Andy Moeller

Personal information
- Born: 1964 (age 60–61) Ann Arbor, Michigan, U.S.

Career information
- College: Michigan

Career history
- Indiana (1987) Graduate assistant; Army (1988–1993) Offensive line, linebackers & special teams; Missouri (1994–1996) Tight ends, offensive tackles & special teams; Missouri (1997–1999) Offensive line coach; Michigan (2000–2001) Tight ends & offensive tackles coach; Michigan (2002–2007) Offensive line coach; Baltimore Ravens (2008–2010) Assistant offensive line coach; Baltimore Ravens (2011–2013) Offensive line coach; Cleveland Browns (2014) Offensive line coach;

Awards and highlights
- Super Bowl champion (XLVII); First-team All-Big Ten (1986); Second-team All-Big Ten (1985);

= Andy Moeller =

American football player and coach (born 1964)

Andy Moeller is an American football coach and former player. He is the son of Gary Moeller. Moeller was a player for the Michigan Wolverines football team, and served with the team for eight years before joining the Baltimore Ravens.
 He replaced John Matsko in 2011 after Matsko was fired.

==Legal issues==
In the spring of 2011, Moeller was arrested for DUI, and was sentenced to 60 days in jail, though all but two of the days were suspended; Moeller was also placed on probation. The incident was his third alcohol-related arrest in four years. The NFL eventually suspended Moeller for the first two games of the 2011 NFL season.

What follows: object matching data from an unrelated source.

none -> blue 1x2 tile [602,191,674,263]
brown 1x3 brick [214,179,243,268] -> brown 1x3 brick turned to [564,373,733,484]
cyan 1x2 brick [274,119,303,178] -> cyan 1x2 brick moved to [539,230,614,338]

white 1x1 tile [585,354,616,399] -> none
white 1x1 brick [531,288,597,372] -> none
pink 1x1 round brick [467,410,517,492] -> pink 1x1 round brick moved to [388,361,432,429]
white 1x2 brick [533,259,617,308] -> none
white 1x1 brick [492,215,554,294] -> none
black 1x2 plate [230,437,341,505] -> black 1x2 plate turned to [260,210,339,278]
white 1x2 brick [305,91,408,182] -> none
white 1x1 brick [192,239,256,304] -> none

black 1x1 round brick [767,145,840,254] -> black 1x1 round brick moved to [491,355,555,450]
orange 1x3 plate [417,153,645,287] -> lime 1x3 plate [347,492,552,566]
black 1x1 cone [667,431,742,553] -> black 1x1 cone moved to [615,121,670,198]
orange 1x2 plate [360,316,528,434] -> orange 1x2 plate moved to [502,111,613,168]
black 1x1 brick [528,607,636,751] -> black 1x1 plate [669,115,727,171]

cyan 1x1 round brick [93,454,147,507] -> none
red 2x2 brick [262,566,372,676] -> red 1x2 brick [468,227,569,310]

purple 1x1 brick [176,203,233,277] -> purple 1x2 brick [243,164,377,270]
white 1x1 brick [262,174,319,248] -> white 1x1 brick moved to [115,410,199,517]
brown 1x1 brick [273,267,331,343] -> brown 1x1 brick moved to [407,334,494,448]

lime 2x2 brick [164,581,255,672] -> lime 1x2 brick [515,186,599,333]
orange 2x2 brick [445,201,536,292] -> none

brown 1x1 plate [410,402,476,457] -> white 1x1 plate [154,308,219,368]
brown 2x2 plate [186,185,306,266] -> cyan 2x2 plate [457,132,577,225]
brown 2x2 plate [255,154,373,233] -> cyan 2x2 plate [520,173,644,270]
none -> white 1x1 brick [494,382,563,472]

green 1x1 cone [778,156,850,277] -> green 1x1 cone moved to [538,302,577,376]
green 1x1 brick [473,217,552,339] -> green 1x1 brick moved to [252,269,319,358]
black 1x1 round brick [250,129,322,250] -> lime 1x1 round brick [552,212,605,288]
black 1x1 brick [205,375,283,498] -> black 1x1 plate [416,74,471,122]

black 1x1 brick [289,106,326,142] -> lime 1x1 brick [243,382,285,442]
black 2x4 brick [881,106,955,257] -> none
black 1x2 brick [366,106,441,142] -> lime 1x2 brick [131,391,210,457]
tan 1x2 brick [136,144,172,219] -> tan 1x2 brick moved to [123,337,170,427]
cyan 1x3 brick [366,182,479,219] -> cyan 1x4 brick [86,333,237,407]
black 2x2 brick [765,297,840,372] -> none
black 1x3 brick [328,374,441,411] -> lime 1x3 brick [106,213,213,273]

After winning Super Bowl XLVII, Juan Castillo became the run game coordinator and the new offensive line coach, making Moeller the assistant OL coach.

After joining the Cleveland Browns staff in September 2015, Moeller was suspended indefinitely by the Browns for allegedly assaulting a woman in his home.

Moeller and the Browns mutually parted ways before the team's 2015 home opener on September 27, 2015.